Oh, miei diletti nel Salvatore nostro! Nutriamo il coraggio con la fede e, in noi, la speranza trabocchi nel calice della carità. Chi non disprezza il mondo è vinto dal mondo. Non abbiate paura di quelli che uccidono il corpo, ma non hanno potere di uccidere l’anima; abbiate paura piuttosto di colui che ha il potere di far perire nella Geènna e l’anima e il corpo. Fede e coraggio! Il Cristo ha vinto il mondo. Spetta a noi, soltanto a noi, vincere in Cristo, con Cristo, e per Cristo.
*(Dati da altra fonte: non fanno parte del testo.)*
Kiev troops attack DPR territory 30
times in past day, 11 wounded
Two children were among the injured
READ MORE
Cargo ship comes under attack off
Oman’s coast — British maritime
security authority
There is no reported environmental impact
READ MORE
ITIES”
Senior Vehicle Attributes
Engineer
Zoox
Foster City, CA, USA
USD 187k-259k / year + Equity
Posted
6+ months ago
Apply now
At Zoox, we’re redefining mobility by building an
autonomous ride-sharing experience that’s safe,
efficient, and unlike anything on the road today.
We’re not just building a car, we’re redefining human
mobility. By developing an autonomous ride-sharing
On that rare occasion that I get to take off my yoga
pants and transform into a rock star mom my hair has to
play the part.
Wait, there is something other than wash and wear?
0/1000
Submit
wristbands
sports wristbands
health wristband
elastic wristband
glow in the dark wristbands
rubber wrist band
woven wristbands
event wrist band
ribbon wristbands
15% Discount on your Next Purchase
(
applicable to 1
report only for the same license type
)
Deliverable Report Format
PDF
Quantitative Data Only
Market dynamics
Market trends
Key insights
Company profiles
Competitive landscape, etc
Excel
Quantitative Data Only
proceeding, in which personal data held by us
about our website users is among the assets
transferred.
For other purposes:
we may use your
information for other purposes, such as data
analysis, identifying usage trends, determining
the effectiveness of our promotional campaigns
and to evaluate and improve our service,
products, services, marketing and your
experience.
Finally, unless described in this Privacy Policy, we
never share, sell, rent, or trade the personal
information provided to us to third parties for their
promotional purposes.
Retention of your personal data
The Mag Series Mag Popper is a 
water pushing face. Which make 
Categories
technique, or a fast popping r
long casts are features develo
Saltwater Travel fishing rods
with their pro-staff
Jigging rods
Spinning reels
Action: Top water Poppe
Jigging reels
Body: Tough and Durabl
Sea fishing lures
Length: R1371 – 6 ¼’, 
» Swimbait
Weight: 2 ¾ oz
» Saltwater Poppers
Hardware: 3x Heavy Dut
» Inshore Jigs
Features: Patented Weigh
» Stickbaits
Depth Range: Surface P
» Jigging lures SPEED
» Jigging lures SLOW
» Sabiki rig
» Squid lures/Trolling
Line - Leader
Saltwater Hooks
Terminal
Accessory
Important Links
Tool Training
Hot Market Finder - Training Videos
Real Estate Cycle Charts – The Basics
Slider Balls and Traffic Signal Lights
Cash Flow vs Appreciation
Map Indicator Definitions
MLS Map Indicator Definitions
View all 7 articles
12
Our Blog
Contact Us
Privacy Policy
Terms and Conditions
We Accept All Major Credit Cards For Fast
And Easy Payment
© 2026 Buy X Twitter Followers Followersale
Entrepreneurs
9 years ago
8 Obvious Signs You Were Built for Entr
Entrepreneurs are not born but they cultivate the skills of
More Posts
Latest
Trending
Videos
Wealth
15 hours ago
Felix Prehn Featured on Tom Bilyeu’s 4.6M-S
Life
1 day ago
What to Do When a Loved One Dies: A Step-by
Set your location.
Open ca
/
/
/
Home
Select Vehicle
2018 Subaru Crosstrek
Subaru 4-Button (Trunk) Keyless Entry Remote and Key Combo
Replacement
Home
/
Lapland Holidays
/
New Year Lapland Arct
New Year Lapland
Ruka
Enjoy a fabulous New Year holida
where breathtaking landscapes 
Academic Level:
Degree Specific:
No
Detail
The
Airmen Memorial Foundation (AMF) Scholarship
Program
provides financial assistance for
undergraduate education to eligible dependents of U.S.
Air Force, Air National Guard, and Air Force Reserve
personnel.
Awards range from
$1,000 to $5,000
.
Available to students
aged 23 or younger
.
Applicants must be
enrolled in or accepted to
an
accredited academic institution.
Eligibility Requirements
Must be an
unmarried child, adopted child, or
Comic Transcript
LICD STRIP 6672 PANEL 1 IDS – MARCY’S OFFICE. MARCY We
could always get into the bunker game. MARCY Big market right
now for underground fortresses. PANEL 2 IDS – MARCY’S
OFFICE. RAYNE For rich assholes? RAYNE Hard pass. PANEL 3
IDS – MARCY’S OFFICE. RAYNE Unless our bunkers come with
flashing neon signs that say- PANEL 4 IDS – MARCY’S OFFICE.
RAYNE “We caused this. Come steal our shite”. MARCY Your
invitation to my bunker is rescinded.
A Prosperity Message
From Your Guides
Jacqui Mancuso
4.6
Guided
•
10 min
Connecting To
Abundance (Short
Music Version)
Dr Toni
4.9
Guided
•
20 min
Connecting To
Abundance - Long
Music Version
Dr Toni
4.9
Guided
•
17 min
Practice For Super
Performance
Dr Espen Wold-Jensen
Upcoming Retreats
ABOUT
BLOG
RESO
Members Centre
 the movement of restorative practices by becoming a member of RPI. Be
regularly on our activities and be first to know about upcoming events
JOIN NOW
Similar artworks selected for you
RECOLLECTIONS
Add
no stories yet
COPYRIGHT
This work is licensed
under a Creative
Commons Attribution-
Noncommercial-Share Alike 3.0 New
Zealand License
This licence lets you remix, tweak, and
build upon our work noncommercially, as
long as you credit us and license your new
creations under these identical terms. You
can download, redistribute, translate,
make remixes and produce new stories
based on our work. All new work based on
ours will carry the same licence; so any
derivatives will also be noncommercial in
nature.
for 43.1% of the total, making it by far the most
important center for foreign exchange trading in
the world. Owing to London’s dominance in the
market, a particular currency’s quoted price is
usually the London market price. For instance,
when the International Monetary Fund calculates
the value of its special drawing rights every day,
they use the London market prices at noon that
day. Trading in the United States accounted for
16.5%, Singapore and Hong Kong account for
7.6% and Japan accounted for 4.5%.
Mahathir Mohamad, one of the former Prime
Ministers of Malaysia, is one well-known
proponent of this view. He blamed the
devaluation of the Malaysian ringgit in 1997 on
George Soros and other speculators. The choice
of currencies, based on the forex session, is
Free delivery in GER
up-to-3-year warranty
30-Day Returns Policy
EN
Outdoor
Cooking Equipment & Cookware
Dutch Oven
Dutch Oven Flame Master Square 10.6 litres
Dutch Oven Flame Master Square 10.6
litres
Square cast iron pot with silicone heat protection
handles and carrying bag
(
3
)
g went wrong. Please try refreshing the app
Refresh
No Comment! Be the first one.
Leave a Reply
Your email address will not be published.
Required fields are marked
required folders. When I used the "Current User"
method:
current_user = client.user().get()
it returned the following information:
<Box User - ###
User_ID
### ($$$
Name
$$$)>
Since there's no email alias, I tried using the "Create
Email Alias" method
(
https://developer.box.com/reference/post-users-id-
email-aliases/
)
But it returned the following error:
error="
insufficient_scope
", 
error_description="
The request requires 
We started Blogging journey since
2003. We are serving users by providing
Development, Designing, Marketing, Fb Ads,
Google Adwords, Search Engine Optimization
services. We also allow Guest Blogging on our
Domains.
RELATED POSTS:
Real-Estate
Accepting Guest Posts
Vincere in Cristo vuole significare anche di vivere in Comunione con Dio. Vincere con Cristo vuole significare anche che da tale Comunione noi possiamo fare le medesime opere di Cristo, per mezzo della sua Grazia che scaturisce per gli eletti del Padre suo e, dunque, del Padre nostro. Vincere per Cristo, infine, affinché dando la nostra bella Testimonianza per Cristo, davanti al mondo e ad ogni uomo, diveniamo vincitori nella nostra santa fede per Gesù Cristo agli occhi di Dio Padre, l’Onnipotente, che ci custodirà per sempre come Sue pupille. E non vi sarà più maledizione. Nella città vi sarà il trono di Dio e dell’Agnello: i suoi servi lo adoreranno; vedranno il suo volto e porteranno il suo nome sulla fronte. Non vi sarà più notte, e non avranno più bisogno di luce di lampada né di luce di sole, perché il Signore Dio li illuminerà. E regneranno nei secoli dei secoli.
Ecco. Nel Libro della Vita, prim’ancora del nostro nome, è scritto del nostro amore per Dio Padre e per il suo Cristo. Che noi possiamo essere annoverati tra coloro dei quali sarà presto detto: e furono addimorati nel seno della Luce quali Suoi figli.

Nella Chiesa che è in Cristo io saluto la Chiesa di Roma.

Carissimi, salutatevi gli uni gli altri con il bacio santo. Vi salutano tutte le Chiese di Cristo.

Colui che divenne, Egli stesso, moltitudine di Eternità, ci baci d’Eternità, con quell’unico bacio che soltanto a Dio appartiene. E il Verbo di Dio, che è nell’amore del Padre, ci colmi di ogni benedizione dello Spirito Santo, con quella grazia Trinitaria che per noi, Suoi figli, abbonda di solenni beatitudini in Cristo Gesù, Colui che ci ama e ci ha liberati dai nostri peccati con il suo sangue, che ha fatto di noi un regno, sacerdoti per il suo Dio e Padre, a lui la gloria e la potenza nei secoli dei secoli. Amen. Amen.